◆ **Assigned task**
An exact reproduction of the records is required, with all pictures omitted.

Saved data entries:
-------

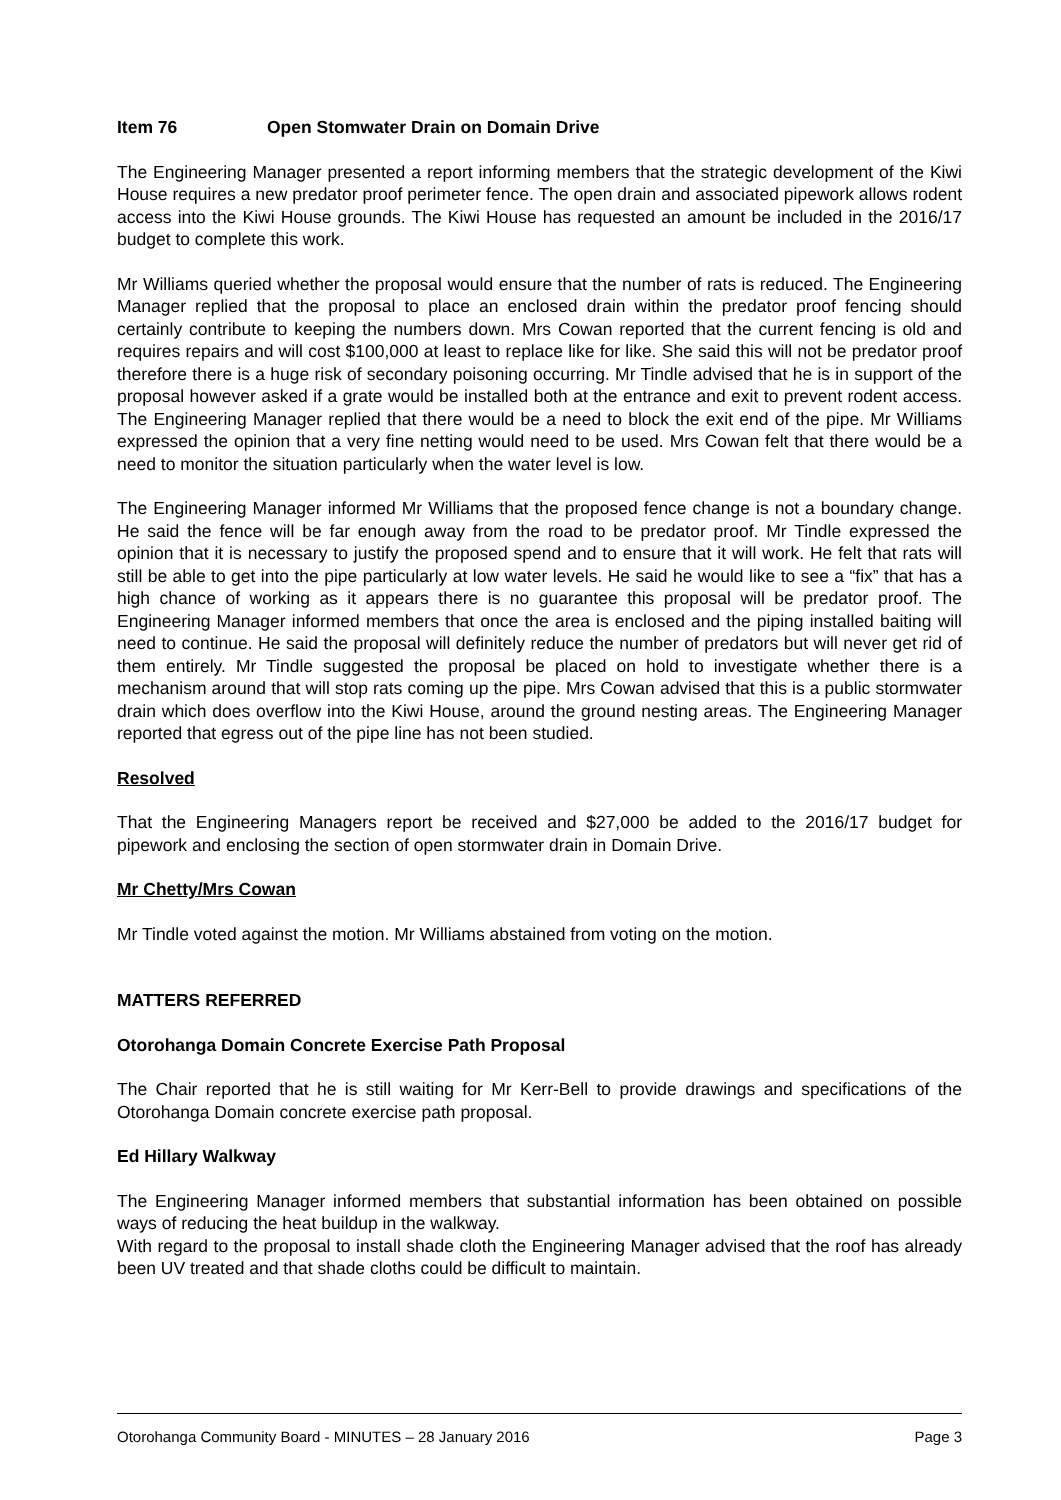Item 76 Open Stomwater Drain on Domain Drive
The Engineering Manager presented a report informing members that the strategic development of the Kiwi House requires a new predator proof perimeter fence. The open drain and associated pipework allows rodent access into the Kiwi House grounds. The Kiwi House has requested an amount be included in the 2016/17 budget to complete this work.
Mr Williams queried whether the proposal would ensure that the number of rats is reduced. The Engineering Manager replied that the proposal to place an enclosed drain within the predator proof fencing should certainly contribute to keeping the numbers down. Mrs Cowan reported that the current fencing is old and requires repairs and will cost $100,000 at least to replace like for like. She said this will not be predator proof therefore there is a huge risk of secondary poisoning occurring. Mr Tindle advised that he is in support of the proposal however asked if a grate would be installed both at the entrance and exit to prevent rodent access. The Engineering Manager replied that there would be a need to block the exit end of the pipe. Mr Williams expressed the opinion that a very fine netting would need to be used. Mrs Cowan felt that there would be a need to monitor the situation particularly when the water level is low.
The Engineering Manager informed Mr Williams that the proposed fence change is not a boundary change. He said the fence will be far enough away from the road to be predator proof. Mr Tindle expressed the opinion that it is necessary to justify the proposed spend and to ensure that it will work. He felt that rats will still be able to get into the pipe particularly at low water levels. He said he would like to see a “fix” that has a high chance of working as it appears there is no guarantee this proposal will be predator proof. The Engineering Manager informed members that once the area is enclosed and the piping installed baiting will need to continue. He said the proposal will definitely reduce the number of predators but will never get rid of them entirely. Mr Tindle suggested the proposal be placed on hold to investigate whether there is a mechanism around that will stop rats coming up the pipe. Mrs Cowan advised that this is a public stormwater drain which does overflow into the Kiwi House, around the ground nesting areas. The Engineering Manager reported that egress out of the pipe line has not been studied.
Resolved
That the Engineering Managers report be received and $27,000 be added to the 2016/17 budget for pipework and enclosing the section of open stormwater drain in Domain Drive.
Mr Chetty/Mrs Cowan
Mr Tindle voted against the motion. Mr Williams abstained from voting on the motion.
MATTERS REFERRED
Otorohanga Domain Concrete Exercise Path Proposal
The Chair reported that he is still waiting for Mr Kerr-Bell to provide drawings and specifications of the Otorohanga Domain concrete exercise path proposal.
Ed Hillary Walkway
The Engineering Manager informed members that substantial information has been obtained on possible ways of reducing the heat buildup in the walkway.
With regard to the proposal to install shade cloth the Engineering Manager advised that the roof has already been UV treated and that shade cloths could be difficult to maintain.
Otorohanga Community Board - MINUTES – 28 January 2016 Page 3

-------

◆ **Task result**
Item 76 Open Stomwater Drain on Domain Drive
The Engineering Manager presented a report informing members that the strategic development of the Kiwi House requires a new predator proof perimeter fence. The open drain and associated pipework allows rodent access into the Kiwi House grounds. The Kiwi House has requested an amount be included in the 2016/17 budget to complete this work.
Mr Williams queried whether the proposal would ensure that the number of rats is reduced. The Engineering Manager replied that the proposal to place an enclosed drain within the predator proof fencing should certainly contribute to keeping the numbers down. Mrs Cowan reported that the current fencing is old and requires repairs and will cost $100,000 at least to replace like for like. She said this will not be predator proof therefore there is a huge risk of secondary poisoning occurring. Mr Tindle advised that he is in support of the proposal however asked if a grate would be installed both at the entrance and exit to prevent rodent access. The Engineering Manager replied that there would be a need to block the exit end of the pipe. Mr Williams expressed the opinion that a very fine netting would need to be used. Mrs Cowan felt that there would be a need to monitor the situation particularly when the water level is low.
The Engineering Manager informed Mr Williams that the proposed fence change is not a boundary change. He said the fence will be far enough away from the road to be predator proof. Mr Tindle expressed the opinion that it is necessary to justify the proposed spend and to ensure that it will work. He felt that rats will still be able to get into the pipe particularly at low water levels. He said he would like to see a “fix” that has a high chance of working as it appears there is no guarantee this proposal will be predator proof. The Engineering Manager informed members that once the area is enclosed and the piping installed baiting will need to continue. He said the proposal will definitely reduce the number of predators but will never get rid of them entirely. Mr Tindle suggested the proposal be placed on hold to investigate whether there is a mechanism around that will stop rats coming up the pipe. Mrs Cowan advised that this is a public stormwater drain which does overflow into the Kiwi House, around the ground nesting areas. The Engineering Manager reported that egress out of the pipe line has not been studied.
Resolved
That the Engineering Managers report be received and $27,000 be added to the 2016/17 budget for pipework and enclosing the section of open stormwater drain in Domain Drive.
Mr Chetty/Mrs Cowan
Mr Tindle voted against the motion. Mr Williams abstained from voting on the motion.
MATTERS REFERRED
Otorohanga Domain Concrete Exercise Path Proposal
The Chair reported that he is still waiting for Mr Kerr-Bell to provide drawings and specifications of the Otorohanga Domain concrete exercise path proposal.
Ed Hillary Walkway
The Engineering Manager informed members that substantial information has been obtained on possible ways of reducing the heat buildup in the walkway.
With regard to the proposal to install shade cloth the Engineering Manager advised that the roof has already been UV treated and that shade cloths could be difficult to maintain.
Otorohanga Community Board - MINUTES – 28 January 2016 Page 3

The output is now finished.